Endocrine Abstracts

Introduction: Mixed adenoneuroendocrine carcinoma (MANEC) is a rare tumor of the gastrointestinal tract that consists of a dual adenocarcinomatous and neuroendocrine differentiation. The clinical behavior seems to be influenced by the neuroendocrine component. We report a patient with mixed adenoneuroendocrine carcinoma of cecum who presented 18 years after her initial diagnosis and treatment.

Case report: A 59-year-old woman presented with a 3-month history of episodic hypotension, tachycardia and face and upper trunk flushes. She had a history of cecum tumor resection 18 years ago. It was a poorly differentiated mixed adenoneuroendocrine carcinoma. The tumor extended in the pericolic adipose tissue with perineural and lymphonodular invasion. It was TNM stage IIIB (T3N1M0). Postoperatively, she received interferon and 5-fluoracil chemotherapy for 6 months.

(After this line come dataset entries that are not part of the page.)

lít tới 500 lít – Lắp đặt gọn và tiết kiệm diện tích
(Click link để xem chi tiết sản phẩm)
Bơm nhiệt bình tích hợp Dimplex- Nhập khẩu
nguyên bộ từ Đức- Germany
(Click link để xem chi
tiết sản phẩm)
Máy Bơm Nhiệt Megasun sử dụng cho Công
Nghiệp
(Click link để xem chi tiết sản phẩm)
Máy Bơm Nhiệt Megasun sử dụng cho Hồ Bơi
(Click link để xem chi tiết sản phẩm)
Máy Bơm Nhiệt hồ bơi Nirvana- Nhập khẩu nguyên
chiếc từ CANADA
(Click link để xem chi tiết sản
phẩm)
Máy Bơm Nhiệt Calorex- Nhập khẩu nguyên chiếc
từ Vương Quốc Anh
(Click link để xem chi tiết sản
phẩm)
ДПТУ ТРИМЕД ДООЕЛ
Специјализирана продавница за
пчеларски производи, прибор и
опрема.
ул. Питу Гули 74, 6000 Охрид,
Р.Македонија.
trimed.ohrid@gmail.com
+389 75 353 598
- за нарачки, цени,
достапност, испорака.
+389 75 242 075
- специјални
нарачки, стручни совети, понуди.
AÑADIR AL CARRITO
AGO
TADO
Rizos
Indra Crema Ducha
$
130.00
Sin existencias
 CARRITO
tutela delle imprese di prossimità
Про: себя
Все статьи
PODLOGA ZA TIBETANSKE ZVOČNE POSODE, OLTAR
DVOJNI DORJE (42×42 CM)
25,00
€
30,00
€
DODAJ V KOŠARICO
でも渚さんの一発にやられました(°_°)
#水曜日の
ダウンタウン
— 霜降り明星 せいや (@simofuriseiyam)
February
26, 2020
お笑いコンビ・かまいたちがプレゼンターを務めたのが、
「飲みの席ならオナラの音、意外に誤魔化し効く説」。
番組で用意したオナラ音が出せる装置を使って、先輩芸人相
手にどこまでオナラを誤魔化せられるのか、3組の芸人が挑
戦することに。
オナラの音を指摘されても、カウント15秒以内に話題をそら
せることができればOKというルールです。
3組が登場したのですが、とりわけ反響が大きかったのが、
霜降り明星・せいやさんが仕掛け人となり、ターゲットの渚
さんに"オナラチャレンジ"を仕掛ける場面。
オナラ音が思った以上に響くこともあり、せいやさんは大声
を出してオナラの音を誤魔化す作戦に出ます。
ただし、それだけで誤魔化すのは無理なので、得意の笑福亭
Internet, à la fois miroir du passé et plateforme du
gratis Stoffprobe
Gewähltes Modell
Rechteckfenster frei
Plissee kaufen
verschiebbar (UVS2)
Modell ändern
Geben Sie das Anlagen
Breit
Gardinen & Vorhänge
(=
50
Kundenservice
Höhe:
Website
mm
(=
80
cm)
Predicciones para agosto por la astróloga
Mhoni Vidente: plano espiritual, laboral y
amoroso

The patient was asymptomatic for 18 years until symptoms of carcinoid syndrome (CS) appeared. Serum chromogranin A and 24-h urine 5-hydroxy-indole-acetic-acid (5-HIAA) were abnormally high. An abdominal magnetic resonance imaging revealed multiple metastatic liver lesions confirmed by biopsy. In111-pentetreotide scintigraphy detected the lesions in the liver and others in the left shoulder and the right sternum-clavicle joint. Bone lesions were also demonstrated by Tc-99m DTP scan. Octreotide LAR 30 mg per month was initiated and resulted in amelioration of symptoms. Chromogranin A and 5-HIAA decreased but remained above normal range. The symptoms of CS reappeared after 2 years and the patient received 9 cycles of targeted radiotherapy (177Lu-Dotatate), which finally resulted in clinical and imaging improvement.

Conclusion: We report a rare case of a patient with a mixed adenoneuroendocrine carcinoma of the cecum who presented with metastatic disease and carcinoid syndrome 18 years postoperatively. Due to the rarity of these tumours and the unknown natural history, lifelong follow up is required.